Arif Amca şöyle bir baksa
da oralı olmadı, camdan dışarıyı seyretmeye devam etti. Ancak
adamın, elinde sıkıca tuttuğu ağzı bağlı çuvalı iki de
bir sallayıp tekrar yere bırakması ve çuvalın içinden
gelen çıyaklama sesleri dikkatini çekiyordu.
Tren epey yol aldıktan
sonra adam çuvalı tekrar tekrar sallayıp yere
bırakınca dayanamadı Arif Amca:
Hayrola? Bu çuvalda ne var ki
böyle iki de bir sallıyorsunuz?
Kerim Amca gülümseyerek
cevap verdi:
-3-5 fare var.
Arif Amca hayretle:
Fare mi? Ne işi var farelerin
çuvalda?
Kerim Amca muzip
gülüşlerle:
-Heç, gezdiriyom işte.
Peki, neden
sallıyorsunuz hayvanları, günah değil mi? dedi Arif Amca.
Kerim
Amca’nın istediği an gelmişti ve tane tane anlattı:
-Tedbir alıyom, tedbir! Bu
fareleri gendi haline bırakırsam rahat yüzü görürler. Rahatlayınca
da düşünüp bu çuvaldan nasıl çıgacaklarının yolunu bulurlar.

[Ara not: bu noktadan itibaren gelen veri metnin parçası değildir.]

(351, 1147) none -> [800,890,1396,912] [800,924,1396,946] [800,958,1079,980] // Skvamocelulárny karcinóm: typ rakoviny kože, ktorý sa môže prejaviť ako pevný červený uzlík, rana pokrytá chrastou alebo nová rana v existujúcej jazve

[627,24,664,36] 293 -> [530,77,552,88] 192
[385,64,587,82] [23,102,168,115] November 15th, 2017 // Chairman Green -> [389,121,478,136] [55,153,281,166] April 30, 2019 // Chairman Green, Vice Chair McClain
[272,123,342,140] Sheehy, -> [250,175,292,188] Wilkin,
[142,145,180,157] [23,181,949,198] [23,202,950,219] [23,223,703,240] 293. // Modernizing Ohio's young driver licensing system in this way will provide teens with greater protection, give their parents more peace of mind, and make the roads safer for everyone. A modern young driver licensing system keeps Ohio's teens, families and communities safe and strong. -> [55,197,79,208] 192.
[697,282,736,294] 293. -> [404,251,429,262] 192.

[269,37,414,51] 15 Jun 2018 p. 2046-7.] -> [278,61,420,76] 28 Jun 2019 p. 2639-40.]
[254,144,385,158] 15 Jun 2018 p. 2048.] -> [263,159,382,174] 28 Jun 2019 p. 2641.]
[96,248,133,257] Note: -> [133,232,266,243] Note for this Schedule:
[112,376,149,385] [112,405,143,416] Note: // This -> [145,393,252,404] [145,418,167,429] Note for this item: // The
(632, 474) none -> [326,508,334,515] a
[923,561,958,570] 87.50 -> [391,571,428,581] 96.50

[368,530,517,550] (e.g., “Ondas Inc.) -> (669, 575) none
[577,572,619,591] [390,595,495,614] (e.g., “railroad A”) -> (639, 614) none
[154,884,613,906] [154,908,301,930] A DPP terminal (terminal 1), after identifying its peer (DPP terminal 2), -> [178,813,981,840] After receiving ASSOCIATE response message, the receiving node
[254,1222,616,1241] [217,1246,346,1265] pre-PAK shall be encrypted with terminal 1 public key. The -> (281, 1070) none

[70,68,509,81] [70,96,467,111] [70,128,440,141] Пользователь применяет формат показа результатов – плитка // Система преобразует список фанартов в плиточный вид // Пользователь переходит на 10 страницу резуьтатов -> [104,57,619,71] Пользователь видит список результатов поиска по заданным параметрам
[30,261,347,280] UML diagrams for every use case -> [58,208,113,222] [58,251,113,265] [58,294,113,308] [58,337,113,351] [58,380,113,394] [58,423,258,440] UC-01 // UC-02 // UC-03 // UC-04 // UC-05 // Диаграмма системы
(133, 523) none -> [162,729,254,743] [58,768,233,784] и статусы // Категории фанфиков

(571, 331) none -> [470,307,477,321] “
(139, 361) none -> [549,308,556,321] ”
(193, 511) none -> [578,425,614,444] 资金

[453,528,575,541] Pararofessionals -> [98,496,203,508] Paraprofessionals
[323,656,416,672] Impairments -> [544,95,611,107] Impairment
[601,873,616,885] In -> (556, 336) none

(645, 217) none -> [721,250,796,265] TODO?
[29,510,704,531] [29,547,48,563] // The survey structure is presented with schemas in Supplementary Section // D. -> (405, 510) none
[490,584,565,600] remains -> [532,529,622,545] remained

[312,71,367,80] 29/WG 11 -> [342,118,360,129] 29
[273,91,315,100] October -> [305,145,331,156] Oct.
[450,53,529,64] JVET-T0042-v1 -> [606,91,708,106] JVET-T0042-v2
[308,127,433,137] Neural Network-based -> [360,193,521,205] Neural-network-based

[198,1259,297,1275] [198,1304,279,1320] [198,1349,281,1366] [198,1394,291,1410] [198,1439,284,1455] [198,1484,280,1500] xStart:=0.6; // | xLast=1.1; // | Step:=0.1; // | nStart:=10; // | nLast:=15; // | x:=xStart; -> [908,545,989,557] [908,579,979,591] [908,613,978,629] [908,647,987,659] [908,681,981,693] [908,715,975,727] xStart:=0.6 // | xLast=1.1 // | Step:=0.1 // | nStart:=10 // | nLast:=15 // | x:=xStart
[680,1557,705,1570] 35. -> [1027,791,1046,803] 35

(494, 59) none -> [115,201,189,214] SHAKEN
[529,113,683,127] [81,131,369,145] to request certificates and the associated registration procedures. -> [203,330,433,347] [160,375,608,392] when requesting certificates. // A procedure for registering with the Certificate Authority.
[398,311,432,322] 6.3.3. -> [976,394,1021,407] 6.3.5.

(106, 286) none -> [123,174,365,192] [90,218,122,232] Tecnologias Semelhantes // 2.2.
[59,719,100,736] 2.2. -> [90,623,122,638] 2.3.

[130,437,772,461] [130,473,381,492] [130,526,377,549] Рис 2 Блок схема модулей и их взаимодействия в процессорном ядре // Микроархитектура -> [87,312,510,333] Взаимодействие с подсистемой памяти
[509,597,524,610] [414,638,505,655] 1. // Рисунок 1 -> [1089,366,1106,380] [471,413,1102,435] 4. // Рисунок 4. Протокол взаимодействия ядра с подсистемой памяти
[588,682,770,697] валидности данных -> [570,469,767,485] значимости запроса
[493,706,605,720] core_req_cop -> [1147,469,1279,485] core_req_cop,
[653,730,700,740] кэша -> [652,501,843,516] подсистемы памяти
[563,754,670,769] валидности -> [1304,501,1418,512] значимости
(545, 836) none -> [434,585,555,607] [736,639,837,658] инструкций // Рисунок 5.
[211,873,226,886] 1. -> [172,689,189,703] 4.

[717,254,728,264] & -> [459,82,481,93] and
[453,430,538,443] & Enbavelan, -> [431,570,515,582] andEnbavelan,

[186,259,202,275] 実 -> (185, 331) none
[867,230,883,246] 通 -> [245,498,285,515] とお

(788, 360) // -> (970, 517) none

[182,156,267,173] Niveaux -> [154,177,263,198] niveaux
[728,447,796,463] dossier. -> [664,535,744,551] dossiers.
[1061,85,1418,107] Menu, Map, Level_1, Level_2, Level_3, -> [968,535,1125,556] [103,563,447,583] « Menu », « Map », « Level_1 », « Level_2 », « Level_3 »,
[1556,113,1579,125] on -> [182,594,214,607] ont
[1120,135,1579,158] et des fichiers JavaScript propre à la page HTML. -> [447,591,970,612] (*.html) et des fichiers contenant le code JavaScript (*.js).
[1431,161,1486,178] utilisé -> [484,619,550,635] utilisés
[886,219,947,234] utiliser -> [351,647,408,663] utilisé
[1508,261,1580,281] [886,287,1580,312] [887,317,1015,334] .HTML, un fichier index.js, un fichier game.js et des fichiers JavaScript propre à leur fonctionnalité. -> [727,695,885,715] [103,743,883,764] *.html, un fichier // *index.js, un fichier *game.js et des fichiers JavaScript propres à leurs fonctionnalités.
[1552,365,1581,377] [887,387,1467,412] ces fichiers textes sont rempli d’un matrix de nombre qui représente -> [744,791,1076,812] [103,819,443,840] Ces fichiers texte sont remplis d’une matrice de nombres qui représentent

Belki de çuvalı kemirip çuvaldan gaçmayı bile becerirler
keratalar. Ben de çuvalı arada böyle sallıyom ki birbirleri
ile yer gapmak için gavga etsinler, kızışsınlar, ben çuvalı
sallamasam da onlar birbiriyle uğraşsınlar ki kurtulma planlarını
gerçekleştiremesinler yaramazlar… Arif Amca bu cevabı duyunca beyninden vurulmuşa
döndü. Dakikalarca hiç konuşmadı, gözlerini kapatıp ellerini
sıkıyor, dudaklarını ısırıp mırıldanıyordu:
Demek fareyiz ha!
Demek bizi fare gibi kapıştırıyorsunuz
öyle mi gavurlar?
Tamam da, biz niye
fare olmayı kabul ettik?..
Neyse gözlerini
açtı, karşısında oturan Kerim Amca yok! Sağa sola
bakındı, Kerim Amca’yı bulamadı, üstelik tren istasyona varmış, yolcuların
neredeyse tamamı inmişti.
Arif Amca aldığı cevabı beynine kazıdı. Bakalım bu sonbahara neler anlatacak?